▸ HOW TO COMPLETE THIS TASK: A full, word-for-word copy of the listing below is needed; leave the images out of it.

▸ GIVEN MATERIAL:

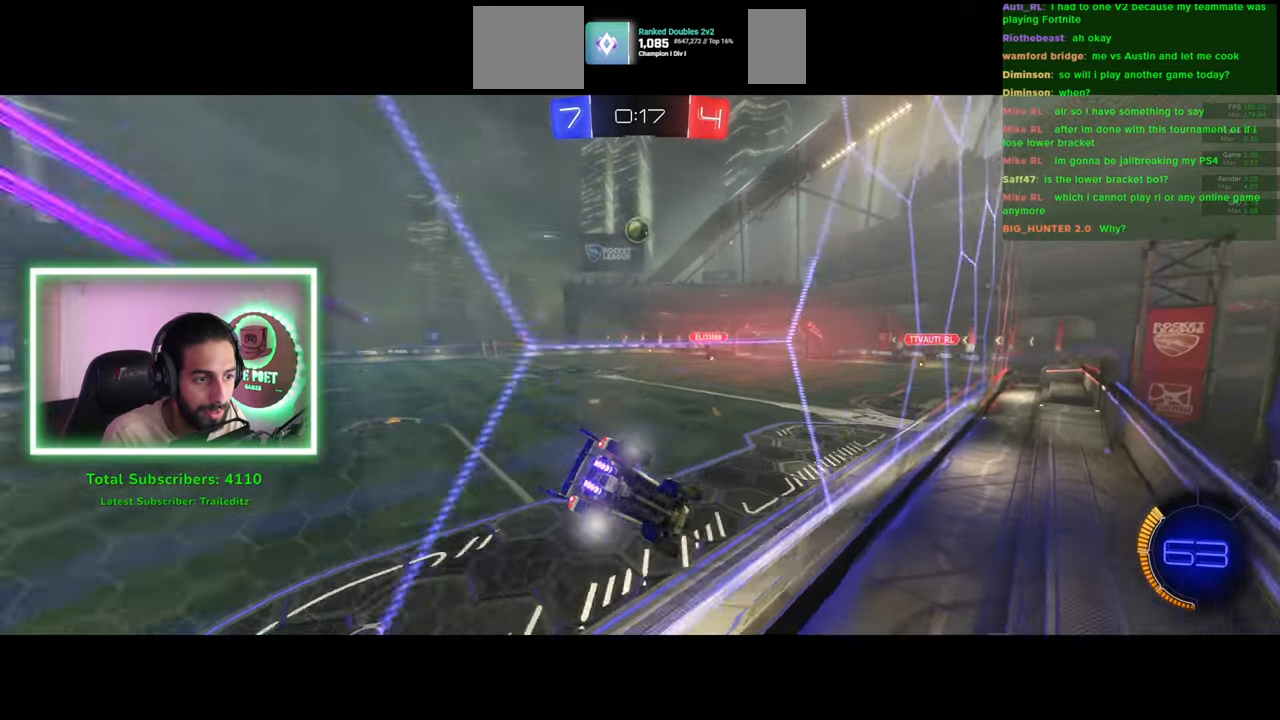
{"keys": ["w"], "mouse": [], "events": [[33, "a", "down"], [183, "a", "up"]]}
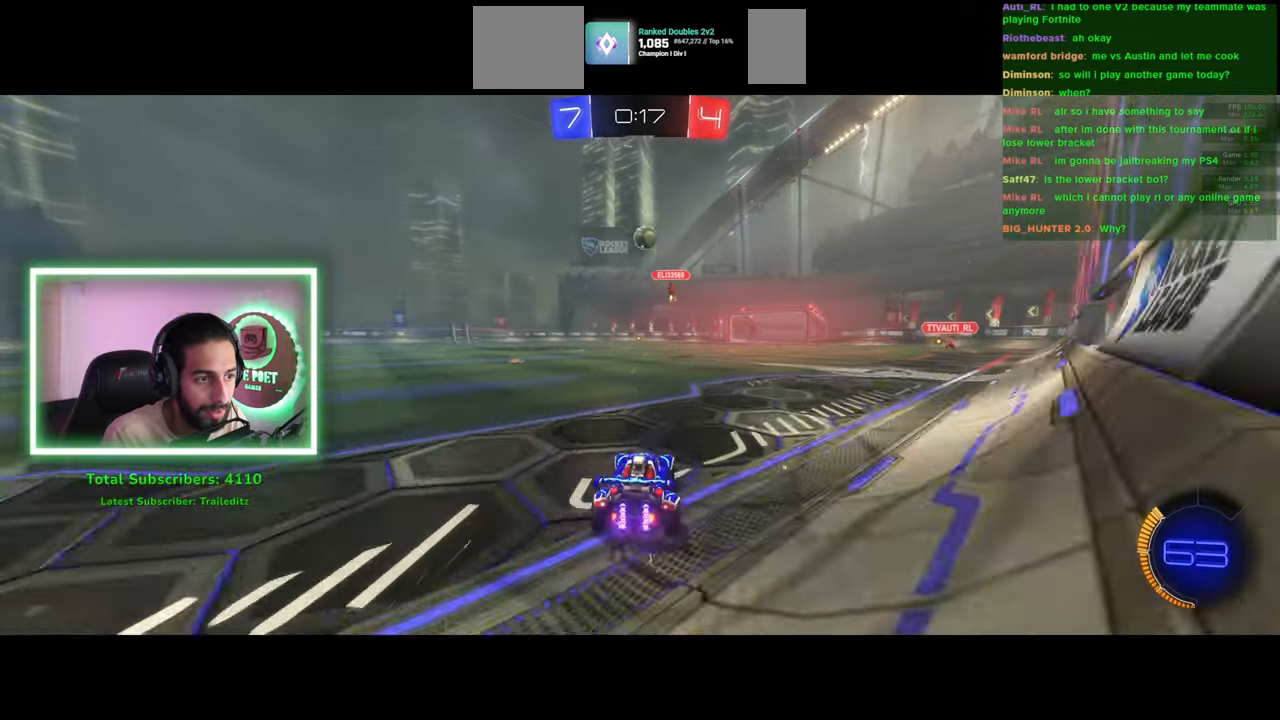
{"keys": ["a", "w"], "mouse": ["left"], "events": [[283, "a", "down"], [433, "mouse_left", "down"]]}
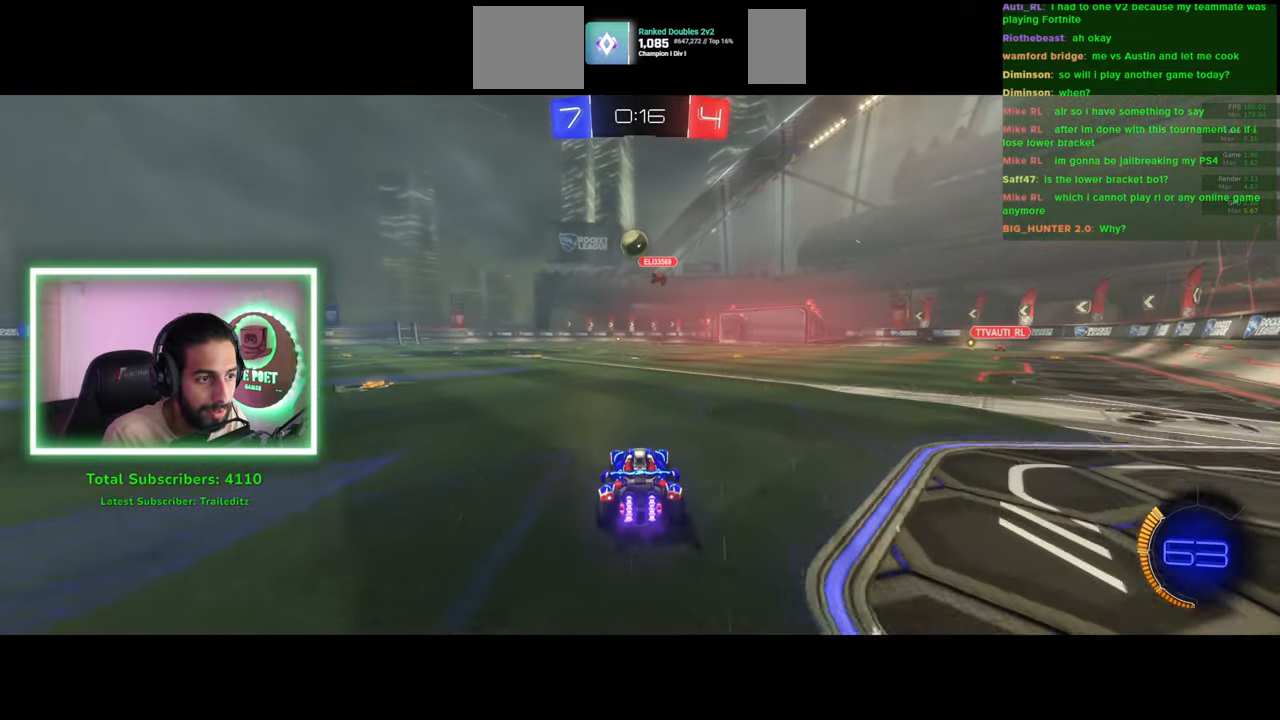
{"keys": ["w"], "mouse": [], "events": [[33, "mouse_left", "up"], [83, "a", "up"]]}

▸ ANSWER SPACE:
{"keys": ["w"], "mouse": [], "events": [[33, "a", "down"], [183, "a", "up"]]}
{"keys": ["a", "w"], "mouse": ["left"], "events": [[283, "a", "down"], [433, "mouse_left", "down"]]}
{"keys": ["w"], "mouse": [], "events": [[33, "mouse_left", "up"], [83, "a", "up"]]}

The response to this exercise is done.